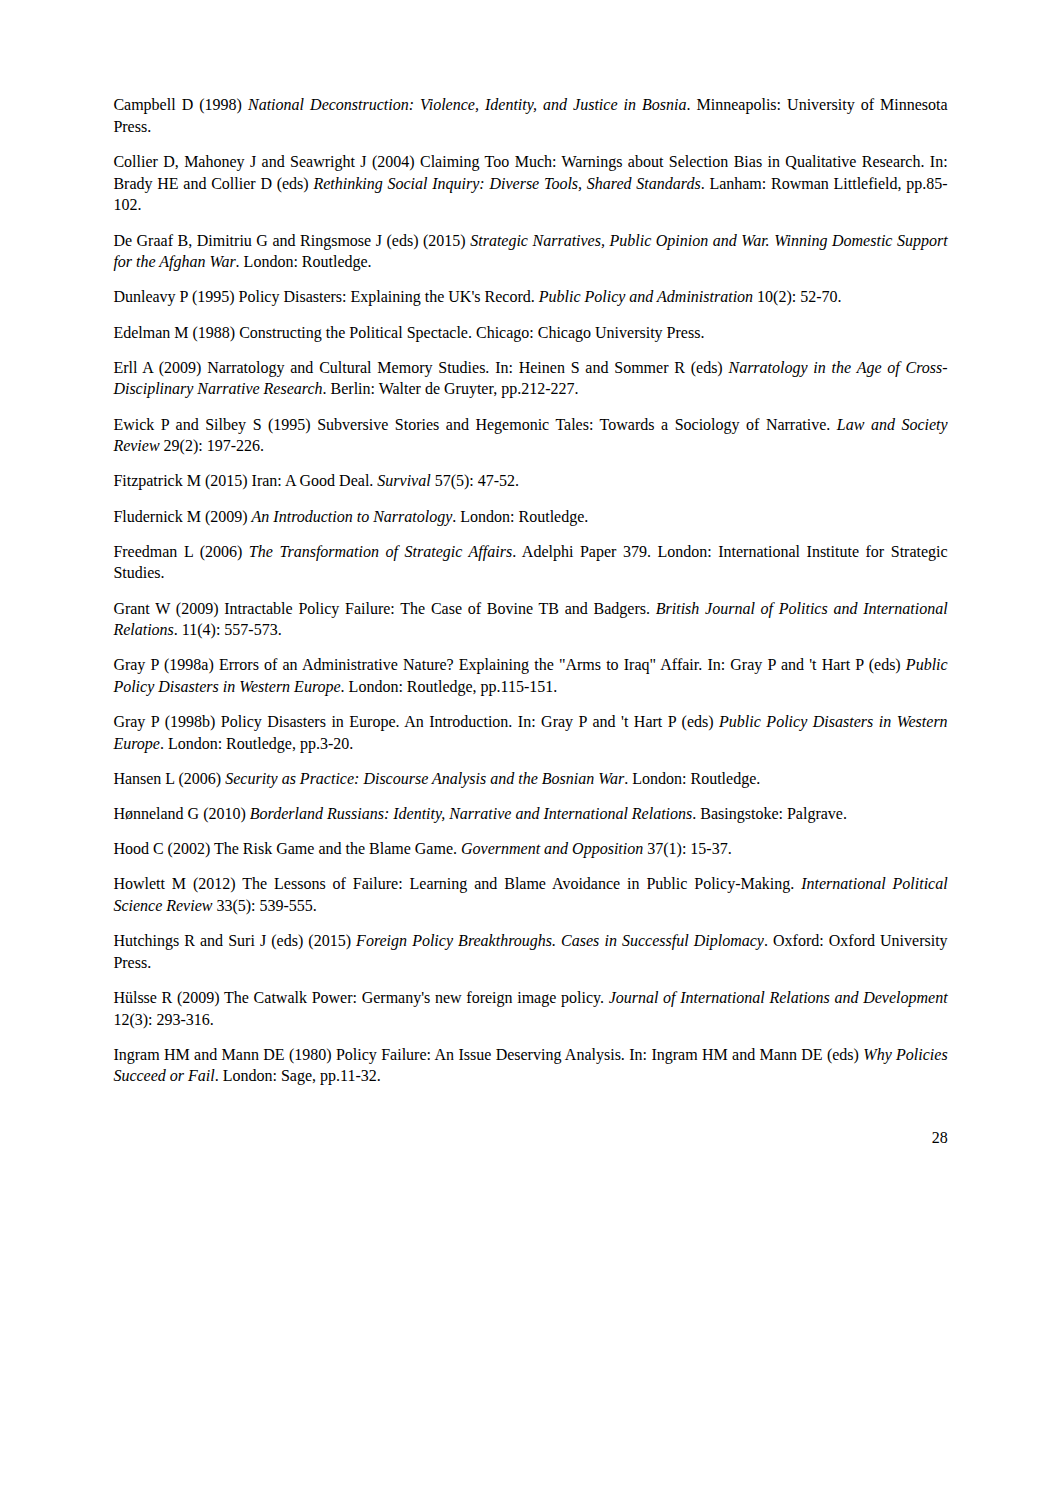Campbell D (1998) National Deconstruction: Violence, Identity, and Justice in Bosnia. Minneapolis: University of Minnesota Press.
Collier D, Mahoney J and Seawright J (2004) Claiming Too Much: Warnings about Selection Bias in Qualitative Research. In: Brady HE and Collier D (eds) Rethinking Social Inquiry: Diverse Tools, Shared Standards. Lanham: Rowman Littlefield, pp.85-102.
De Graaf B, Dimitriu G and Ringsmose J (eds) (2015) Strategic Narratives, Public Opinion and War. Winning Domestic Support for the Afghan War. London: Routledge.
Dunleavy P (1995) Policy Disasters: Explaining the UK's Record. Public Policy and Administration 10(2): 52-70.
Edelman M (1988) Constructing the Political Spectacle. Chicago: Chicago University Press.
Erll A (2009) Narratology and Cultural Memory Studies. In: Heinen S and Sommer R (eds) Narratology in the Age of Cross-Disciplinary Narrative Research. Berlin: Walter de Gruyter, pp.212-227.
Ewick P and Silbey S (1995) Subversive Stories and Hegemonic Tales: Towards a Sociology of Narrative. Law and Society Review 29(2): 197-226.
Fitzpatrick M (2015) Iran: A Good Deal. Survival 57(5): 47-52.
Fludernick M (2009) An Introduction to Narratology. London: Routledge.
Freedman L (2006) The Transformation of Strategic Affairs. Adelphi Paper 379. London: International Institute for Strategic Studies.
Grant W (2009) Intractable Policy Failure: The Case of Bovine TB and Badgers. British Journal of Politics and International Relations. 11(4): 557-573.
Gray P (1998a) Errors of an Administrative Nature? Explaining the "Arms to Iraq" Affair. In: Gray P and 't Hart P (eds) Public Policy Disasters in Western Europe. London: Routledge, pp.115-151.
Gray P (1998b) Policy Disasters in Europe. An Introduction. In: Gray P and 't Hart P (eds) Public Policy Disasters in Western Europe. London: Routledge, pp.3-20.
Hansen L (2006) Security as Practice: Discourse Analysis and the Bosnian War. London: Routledge.
Hønneland G (2010) Borderland Russians: Identity, Narrative and International Relations. Basingstoke: Palgrave.
Hood C (2002) The Risk Game and the Blame Game. Government and Opposition 37(1): 15-37.
Howlett M (2012) The Lessons of Failure: Learning and Blame Avoidance in Public Policy-Making. International Political Science Review 33(5): 539-555.
Hutchings R and Suri J (eds) (2015) Foreign Policy Breakthroughs. Cases in Successful Diplomacy. Oxford: Oxford University Press.
Hülsse R (2009) The Catwalk Power: Germany's new foreign image policy. Journal of International Relations and Development 12(3): 293-316.
Ingram HM and Mann DE (1980) Policy Failure: An Issue Deserving Analysis. In: Ingram HM and Mann DE (eds) Why Policies Succeed or Fail. London: Sage, pp.11-32.
28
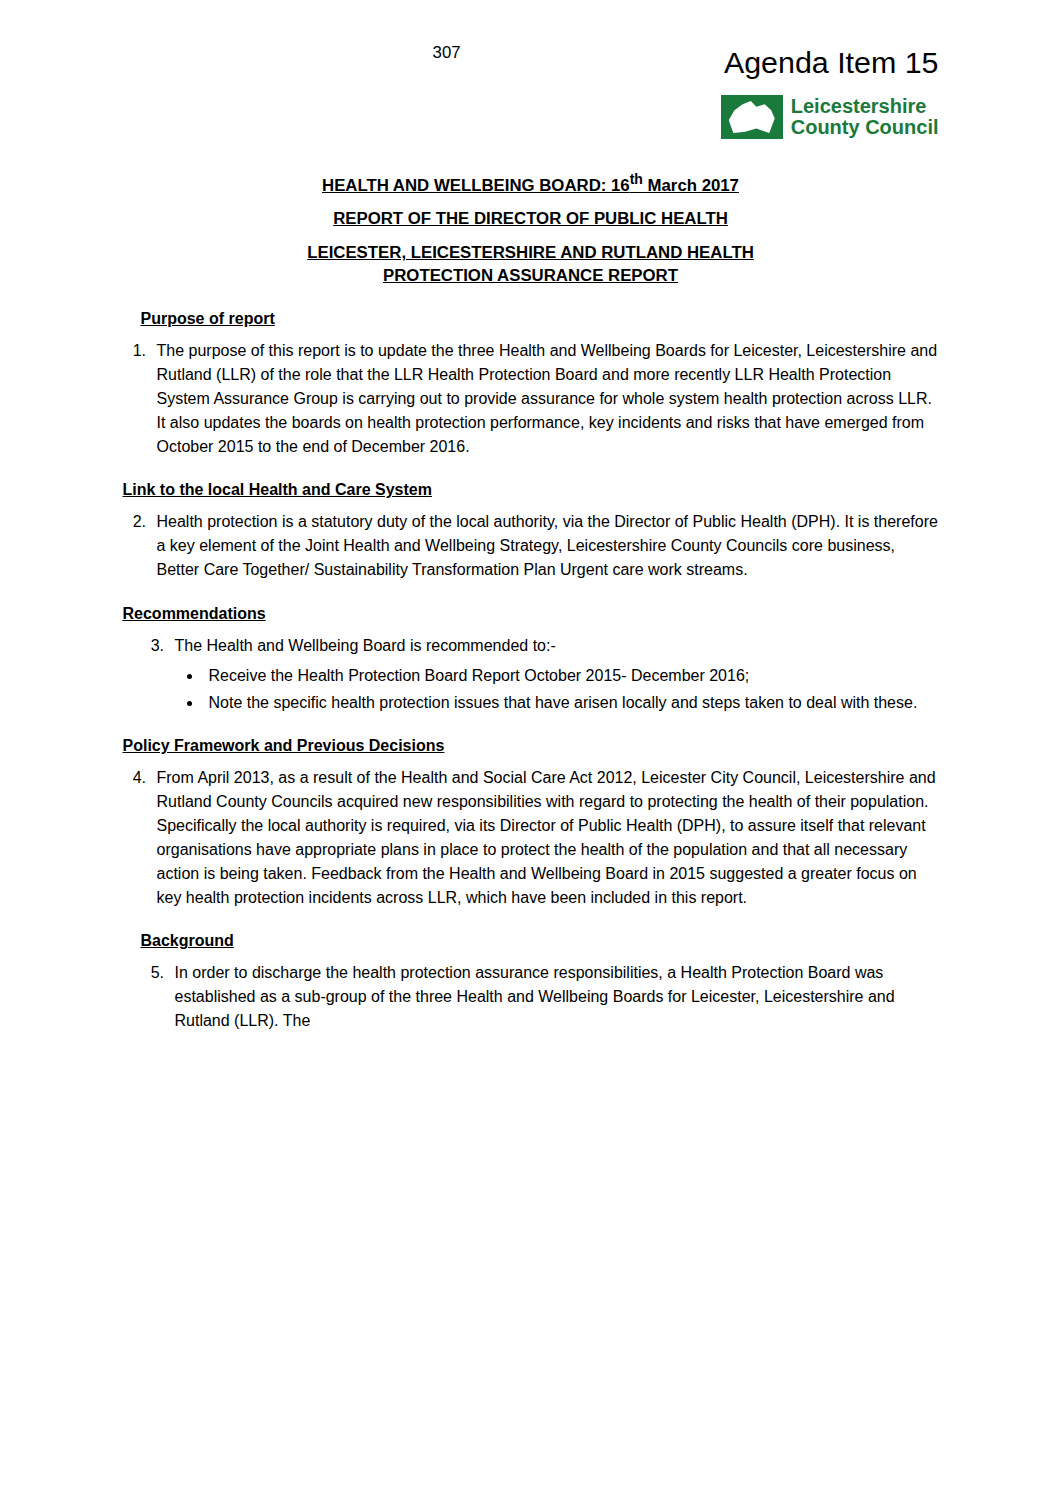307 Agenda Item 15
LeicestershireCounty Council
HEALTH AND WELLBEING BOARD: 16th March 2017
REPORT OF THE DIRECTOR OF PUBLIC HEALTH
LEICESTER, LEICESTERSHIRE AND RUTLAND HEALTH
PROTECTION ASSURANCE REPORT
Purpose of report
The purpose of this report is to update the three Health and Wellbeing Boards for Leicester, Leicestershire and Rutland (LLR) of the role that the LLR Health Protection Board and more recently LLR Health Protection System Assurance Group is carrying out to provide assurance for whole system health protection across LLR. It also updates the boards on health protection performance, key incidents and risks that have emerged from October 2015 to the end of December 2016.
Link to the local Health and Care System
Health protection is a statutory duty of the local authority, via the Director of Public Health (DPH). It is therefore a key element of the Joint Health and Wellbeing Strategy, Leicestershire County Councils core business, Better Care Together/ Sustainability Transformation Plan Urgent care work streams.
Recommendations
The Health and Wellbeing Board is recommended to:-
Receive the Health Protection Board Report October 2015- December 2016;
Note the specific health protection issues that have arisen locally and steps taken to deal with these.
Policy Framework and Previous Decisions
From April 2013, as a result of the Health and Social Care Act 2012, Leicester City Council, Leicestershire and Rutland County Councils acquired new responsibilities with regard to protecting the health of their population. Specifically the local authority is required, via its Director of Public Health (DPH), to assure itself that relevant organisations have appropriate plans in place to protect the health of the population and that all necessary action is being taken. Feedback from the Health and Wellbeing Board in 2015 suggested a greater focus on key health protection incidents across LLR, which have been included in this report.
Background
In order to discharge the health protection assurance responsibilities, a Health Protection Board was established as a sub-group of the three Health and Wellbeing Boards for Leicester, Leicestershire and Rutland (LLR). The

WHAT THE EXERCISE ASKS => In the material above, which lines fall between the one holding "Fludernick M (2009)" and the one holding "Link to the local Health and Care System", inclusive? Print exactly those, with the pictures left out.

RESULT BELOW =>
Fludernick M (2009) An Introduction to Narratology. London: Routledge.
Freedman L (2006) The Transformation of Strategic Affairs. Adelphi Paper 379. London: International Institute for Strategic Studies.
Grant W (2009) Intractable Policy Failure: The Case of Bovine TB and Badgers. British Journal of Politics and International Relations. 11(4): 557-573.
Gray P (1998a) Errors of an Administrative Nature? Explaining the "Arms to Iraq" Affair. In: Gray P and 't Hart P (eds) Public Policy Disasters in Western Europe. London: Routledge, pp.115-151.
Gray P (1998b) Policy Disasters in Europe. An Introduction. In: Gray P and 't Hart P (eds) Public Policy Disasters in Western Europe. London: Routledge, pp.3-20.
Hansen L (2006) Security as Practice: Discourse Analysis and the Bosnian War. London: Routledge.
Hønneland G (2010) Borderland Russians: Identity, Narrative and International Relations. Basingstoke: Palgrave.
Hood C (2002) The Risk Game and the Blame Game. Government and Opposition 37(1): 15-37.
Howlett M (2012) The Lessons of Failure: Learning and Blame Avoidance in Public Policy-Making. International Political Science Review 33(5): 539-555.
Hutchings R and Suri J (eds) (2015) Foreign Policy Breakthroughs. Cases in Successful Diplomacy. Oxford: Oxford University Press.
Hülsse R (2009) The Catwalk Power: Germany's new foreign image policy. Journal of International Relations and Development 12(3): 293-316.
Ingram HM and Mann DE (1980) Policy Failure: An Issue Deserving Analysis. In: Ingram HM and Mann DE (eds) Why Policies Succeed or Fail. London: Sage, pp.11-32.
28
307 Agenda Item 15
LeicestershireCounty Council
HEALTH AND WELLBEING BOARD: 16th March 2017
REPORT OF THE DIRECTOR OF PUBLIC HEALTH
LEICESTER, LEICESTERSHIRE AND RUTLAND HEALTH
PROTECTION ASSURANCE REPORT
Purpose of report
The purpose of this report is to update the three Health and Wellbeing Boards for Leicester, Leicestershire and Rutland (LLR) of the role that the LLR Health Protection Board and more recently LLR Health Protection System Assurance Group is carrying out to provide assurance for whole system health protection across LLR. It also updates the boards on health protection performance, key incidents and risks that have emerged from October 2015 to the end of December 2016.
Link to the local Health and Care System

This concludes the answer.